Why is there such a difference? Well, it seems that surname diversity is mostly an inverse function of population homogeneity. This is related by and large to the size of the population and its evolution. Albania has a population of 2.83 million inhabitants, while Kosovo has 1.81 million inhabitants. Larger populations tend to have more subgroups over time, and surnames are a way by which they differentiate among them.

Two pie charts depicting the difference between Albania and Kosovo in the share of each country’s top 10 surnames
The area of each pie is roughly proportional to the respective country’s population

Nonetheless, even if we account for the population size differences, Kosovo’s surname structure remains considerably more homogenous. As previously noted, 9 out of the top 10 surnames in Kosovo are tribal. The tribes in question originate from a relatively restricted geographical area; they are quite similar to one another and have intermarried among them for a long time. Another thing to note is that Kosovo’s Albanian population is well over 95% Muslim Gheg in its background, with a very small percentage of Catholic Ghegs, mostly in endogamous communities.

Albania’s population, on the other hand, is considerably more diverse. Not only does it have people of both Gheg and Tosk groups, as well as mixed ones, but they also come from a larger variety of religious backgrounds: Sunni, Bektashi, Orthodox, Catholic. Even among Tosks, for example, there are subgroups such as Labs and Chams, which have had their own traditions and have remained endogamous at least until the communist regime.

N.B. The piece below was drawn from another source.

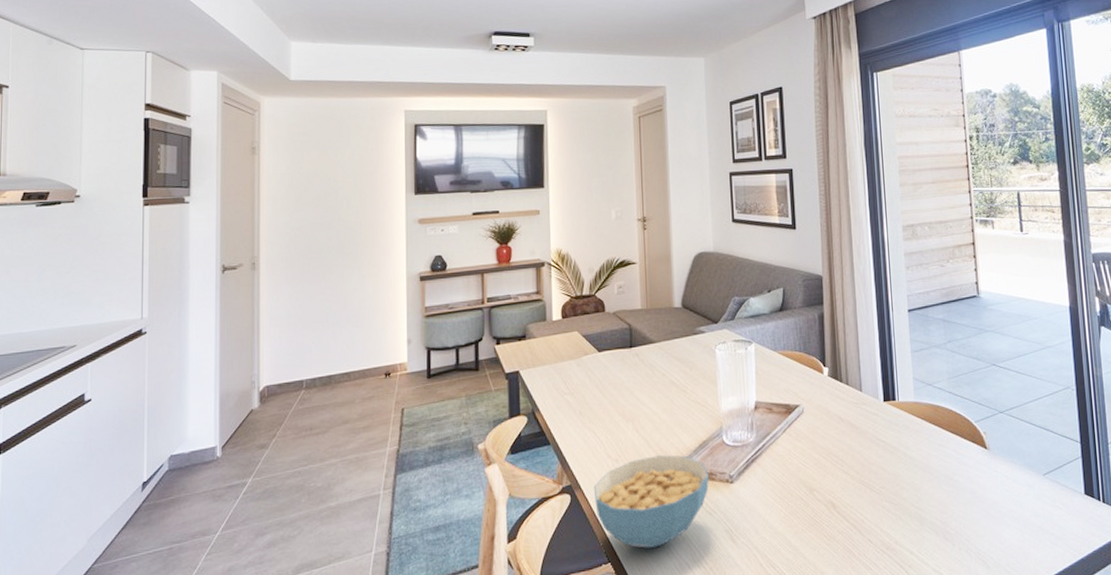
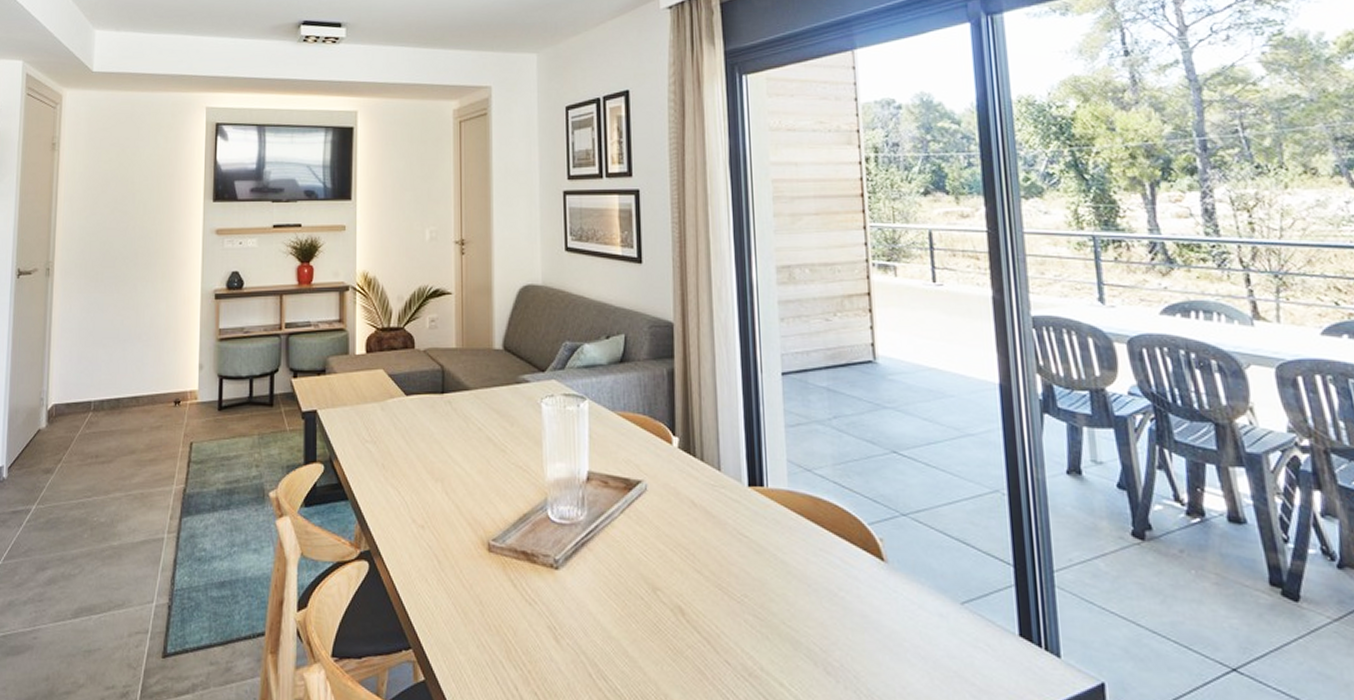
cereal bowl: present [593,455,709,548] -> none [395,526,530,638]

For most of the population in Albania and Kosovo, the adoption of surnames is a rather recent event. During the Ottoman empire the population was registered based on the name and patronym of the individual. Cities were an exception, as individuals and families tended to use surnames to differentiate themselves. Hence, it would be interesting to investigate whether significant regional and urban-rural differences in surname diversity exist, which could also show differences in surname diversity might be related to the development and urbanization of the subcommunities.